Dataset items
—————

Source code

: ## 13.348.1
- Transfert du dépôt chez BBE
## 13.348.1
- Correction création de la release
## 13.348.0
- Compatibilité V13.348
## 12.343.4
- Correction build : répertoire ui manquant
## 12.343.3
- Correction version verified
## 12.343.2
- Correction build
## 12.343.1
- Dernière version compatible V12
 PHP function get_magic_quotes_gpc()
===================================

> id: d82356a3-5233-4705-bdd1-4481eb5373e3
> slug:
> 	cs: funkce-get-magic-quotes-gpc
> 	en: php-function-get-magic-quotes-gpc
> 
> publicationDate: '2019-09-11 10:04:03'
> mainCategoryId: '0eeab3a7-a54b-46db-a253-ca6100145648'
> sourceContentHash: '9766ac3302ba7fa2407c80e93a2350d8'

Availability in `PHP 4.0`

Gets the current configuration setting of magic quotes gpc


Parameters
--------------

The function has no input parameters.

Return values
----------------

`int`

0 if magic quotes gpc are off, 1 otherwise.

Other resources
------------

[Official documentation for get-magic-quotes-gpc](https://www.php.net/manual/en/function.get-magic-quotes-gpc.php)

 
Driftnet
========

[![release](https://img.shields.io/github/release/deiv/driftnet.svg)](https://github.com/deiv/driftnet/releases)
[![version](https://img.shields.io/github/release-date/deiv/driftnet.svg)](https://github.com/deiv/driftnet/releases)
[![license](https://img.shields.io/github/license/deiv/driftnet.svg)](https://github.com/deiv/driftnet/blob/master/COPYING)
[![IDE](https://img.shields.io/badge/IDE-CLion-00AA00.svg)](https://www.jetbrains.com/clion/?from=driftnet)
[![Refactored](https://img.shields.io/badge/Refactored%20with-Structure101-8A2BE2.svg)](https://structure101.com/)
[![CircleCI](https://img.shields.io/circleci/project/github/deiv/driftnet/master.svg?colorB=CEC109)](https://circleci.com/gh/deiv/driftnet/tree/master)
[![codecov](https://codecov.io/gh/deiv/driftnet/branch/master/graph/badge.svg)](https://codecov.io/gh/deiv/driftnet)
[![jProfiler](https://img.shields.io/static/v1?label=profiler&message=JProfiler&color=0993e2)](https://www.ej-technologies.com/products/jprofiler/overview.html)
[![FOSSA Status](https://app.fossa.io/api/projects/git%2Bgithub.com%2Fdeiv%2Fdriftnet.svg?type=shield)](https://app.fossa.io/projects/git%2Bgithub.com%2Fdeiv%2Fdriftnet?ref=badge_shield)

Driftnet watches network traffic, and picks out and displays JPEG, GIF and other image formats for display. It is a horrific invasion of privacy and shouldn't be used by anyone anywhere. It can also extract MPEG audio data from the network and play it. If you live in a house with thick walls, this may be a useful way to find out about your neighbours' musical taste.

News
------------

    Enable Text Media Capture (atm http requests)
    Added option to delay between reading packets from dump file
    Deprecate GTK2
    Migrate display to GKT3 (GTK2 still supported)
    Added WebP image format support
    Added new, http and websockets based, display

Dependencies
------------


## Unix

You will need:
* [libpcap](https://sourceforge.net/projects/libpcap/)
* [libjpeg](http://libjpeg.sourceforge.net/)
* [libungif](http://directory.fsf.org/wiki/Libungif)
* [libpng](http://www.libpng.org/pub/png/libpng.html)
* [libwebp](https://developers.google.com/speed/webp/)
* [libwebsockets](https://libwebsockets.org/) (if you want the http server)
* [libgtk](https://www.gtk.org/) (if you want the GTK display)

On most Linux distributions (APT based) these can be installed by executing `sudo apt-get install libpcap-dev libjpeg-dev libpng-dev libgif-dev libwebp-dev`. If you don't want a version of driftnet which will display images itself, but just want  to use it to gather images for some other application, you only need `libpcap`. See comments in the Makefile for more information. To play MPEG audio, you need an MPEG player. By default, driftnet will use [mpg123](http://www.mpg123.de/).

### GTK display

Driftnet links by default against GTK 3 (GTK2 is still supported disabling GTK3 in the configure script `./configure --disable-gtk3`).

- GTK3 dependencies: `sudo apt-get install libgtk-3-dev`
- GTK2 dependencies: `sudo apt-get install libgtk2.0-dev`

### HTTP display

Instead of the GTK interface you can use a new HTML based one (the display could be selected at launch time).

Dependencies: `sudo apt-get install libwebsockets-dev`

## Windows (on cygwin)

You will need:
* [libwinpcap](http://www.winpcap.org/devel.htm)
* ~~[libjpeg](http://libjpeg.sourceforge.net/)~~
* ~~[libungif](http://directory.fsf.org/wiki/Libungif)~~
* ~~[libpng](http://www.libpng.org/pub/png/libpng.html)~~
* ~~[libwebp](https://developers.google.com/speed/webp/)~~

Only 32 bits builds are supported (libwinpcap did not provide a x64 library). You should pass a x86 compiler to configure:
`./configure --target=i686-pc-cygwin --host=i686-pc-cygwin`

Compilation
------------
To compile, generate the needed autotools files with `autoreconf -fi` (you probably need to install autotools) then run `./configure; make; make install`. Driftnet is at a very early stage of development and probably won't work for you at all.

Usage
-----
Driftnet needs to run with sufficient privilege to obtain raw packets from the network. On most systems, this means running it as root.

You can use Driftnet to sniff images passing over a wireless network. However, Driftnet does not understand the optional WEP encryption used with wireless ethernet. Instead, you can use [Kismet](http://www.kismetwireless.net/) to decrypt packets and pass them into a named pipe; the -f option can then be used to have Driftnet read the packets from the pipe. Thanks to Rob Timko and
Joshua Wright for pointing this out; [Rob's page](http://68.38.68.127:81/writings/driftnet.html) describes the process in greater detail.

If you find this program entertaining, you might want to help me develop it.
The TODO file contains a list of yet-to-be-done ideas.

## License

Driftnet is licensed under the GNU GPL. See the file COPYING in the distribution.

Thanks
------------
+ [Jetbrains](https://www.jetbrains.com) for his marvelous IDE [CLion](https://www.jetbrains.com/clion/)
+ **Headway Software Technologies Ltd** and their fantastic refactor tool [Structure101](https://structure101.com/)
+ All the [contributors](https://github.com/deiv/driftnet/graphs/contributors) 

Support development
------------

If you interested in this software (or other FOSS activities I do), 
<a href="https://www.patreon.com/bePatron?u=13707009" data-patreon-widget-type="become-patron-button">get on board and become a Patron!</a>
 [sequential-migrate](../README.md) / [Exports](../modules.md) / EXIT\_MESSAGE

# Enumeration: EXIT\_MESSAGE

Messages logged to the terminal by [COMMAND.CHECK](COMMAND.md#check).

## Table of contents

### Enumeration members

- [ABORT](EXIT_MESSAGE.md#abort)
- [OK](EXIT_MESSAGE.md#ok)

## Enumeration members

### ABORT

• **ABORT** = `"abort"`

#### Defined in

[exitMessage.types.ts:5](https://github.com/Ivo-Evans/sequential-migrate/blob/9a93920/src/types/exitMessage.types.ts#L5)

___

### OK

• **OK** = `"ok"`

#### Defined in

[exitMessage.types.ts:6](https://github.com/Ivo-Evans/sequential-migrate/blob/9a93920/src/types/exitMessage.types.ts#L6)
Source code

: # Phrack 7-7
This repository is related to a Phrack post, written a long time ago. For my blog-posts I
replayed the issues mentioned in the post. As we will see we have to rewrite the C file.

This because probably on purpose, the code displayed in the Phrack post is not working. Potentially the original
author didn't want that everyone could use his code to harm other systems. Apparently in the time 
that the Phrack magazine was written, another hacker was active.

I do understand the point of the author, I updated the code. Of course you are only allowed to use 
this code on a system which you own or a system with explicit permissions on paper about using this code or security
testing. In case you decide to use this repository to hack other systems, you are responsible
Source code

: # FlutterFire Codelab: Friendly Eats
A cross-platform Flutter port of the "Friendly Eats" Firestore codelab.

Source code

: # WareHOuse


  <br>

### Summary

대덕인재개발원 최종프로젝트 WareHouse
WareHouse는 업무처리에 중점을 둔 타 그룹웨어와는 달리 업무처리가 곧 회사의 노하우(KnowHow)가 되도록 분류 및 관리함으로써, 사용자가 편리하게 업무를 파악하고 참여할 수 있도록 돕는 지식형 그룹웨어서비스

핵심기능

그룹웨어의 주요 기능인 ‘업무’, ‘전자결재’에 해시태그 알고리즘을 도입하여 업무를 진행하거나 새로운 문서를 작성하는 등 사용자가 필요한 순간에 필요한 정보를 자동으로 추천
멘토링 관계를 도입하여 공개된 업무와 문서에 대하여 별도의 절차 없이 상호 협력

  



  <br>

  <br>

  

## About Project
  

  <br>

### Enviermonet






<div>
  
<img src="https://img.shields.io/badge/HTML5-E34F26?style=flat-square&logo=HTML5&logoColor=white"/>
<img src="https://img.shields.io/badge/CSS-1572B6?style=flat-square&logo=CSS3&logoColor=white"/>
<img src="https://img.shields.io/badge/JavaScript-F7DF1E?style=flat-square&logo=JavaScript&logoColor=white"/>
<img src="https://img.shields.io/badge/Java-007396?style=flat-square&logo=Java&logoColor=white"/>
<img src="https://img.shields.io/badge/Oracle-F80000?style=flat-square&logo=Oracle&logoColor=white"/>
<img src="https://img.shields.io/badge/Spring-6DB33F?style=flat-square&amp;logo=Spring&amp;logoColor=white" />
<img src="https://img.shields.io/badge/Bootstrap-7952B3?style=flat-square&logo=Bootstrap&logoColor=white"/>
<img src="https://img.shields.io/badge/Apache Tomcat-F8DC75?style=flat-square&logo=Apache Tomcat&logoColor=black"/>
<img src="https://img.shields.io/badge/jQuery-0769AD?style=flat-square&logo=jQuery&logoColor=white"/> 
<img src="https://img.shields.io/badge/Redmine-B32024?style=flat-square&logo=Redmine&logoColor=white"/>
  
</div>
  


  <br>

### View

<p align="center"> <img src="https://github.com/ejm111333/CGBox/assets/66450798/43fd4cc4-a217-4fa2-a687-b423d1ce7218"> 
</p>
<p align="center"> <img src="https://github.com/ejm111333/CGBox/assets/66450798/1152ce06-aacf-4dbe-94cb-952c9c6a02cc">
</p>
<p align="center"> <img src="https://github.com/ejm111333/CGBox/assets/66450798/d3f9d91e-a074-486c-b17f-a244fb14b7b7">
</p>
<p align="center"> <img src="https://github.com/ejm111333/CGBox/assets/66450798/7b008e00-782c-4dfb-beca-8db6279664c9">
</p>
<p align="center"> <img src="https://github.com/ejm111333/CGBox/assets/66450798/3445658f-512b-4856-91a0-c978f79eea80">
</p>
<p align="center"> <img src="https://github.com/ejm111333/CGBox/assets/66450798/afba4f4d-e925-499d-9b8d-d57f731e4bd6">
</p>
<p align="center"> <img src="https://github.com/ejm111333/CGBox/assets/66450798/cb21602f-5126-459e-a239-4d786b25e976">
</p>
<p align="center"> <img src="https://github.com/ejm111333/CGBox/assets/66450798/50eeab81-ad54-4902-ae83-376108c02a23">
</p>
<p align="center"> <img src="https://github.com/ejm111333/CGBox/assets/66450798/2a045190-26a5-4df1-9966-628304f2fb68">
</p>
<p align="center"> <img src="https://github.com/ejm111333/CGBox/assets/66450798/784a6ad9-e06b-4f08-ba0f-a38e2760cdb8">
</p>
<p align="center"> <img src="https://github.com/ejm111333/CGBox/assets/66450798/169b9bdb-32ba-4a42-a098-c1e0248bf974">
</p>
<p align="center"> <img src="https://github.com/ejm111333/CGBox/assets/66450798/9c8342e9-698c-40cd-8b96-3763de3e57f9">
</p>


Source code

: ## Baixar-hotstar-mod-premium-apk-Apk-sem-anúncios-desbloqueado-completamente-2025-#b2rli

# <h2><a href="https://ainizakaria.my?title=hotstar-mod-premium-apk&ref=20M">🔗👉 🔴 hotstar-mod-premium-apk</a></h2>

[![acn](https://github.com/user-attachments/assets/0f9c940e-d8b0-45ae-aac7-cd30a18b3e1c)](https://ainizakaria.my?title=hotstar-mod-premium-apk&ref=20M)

—————

Track down every line in the entries that includes the string "title", and copy it.

# <h2><a href="https://ainizakaria.my?title=hotstar-mod-premium-apk&ref=20M">🔗👉 🔴 hotstar-mod-premium-apk</a></h2>
[![acn](https://github.com/user-attachments/assets/0f9c940e-d8b0-45ae-aac7-cd30a18b3e1c)](https://ainizakaria.my?title=hotstar-mod-premium-apk&ref=20M)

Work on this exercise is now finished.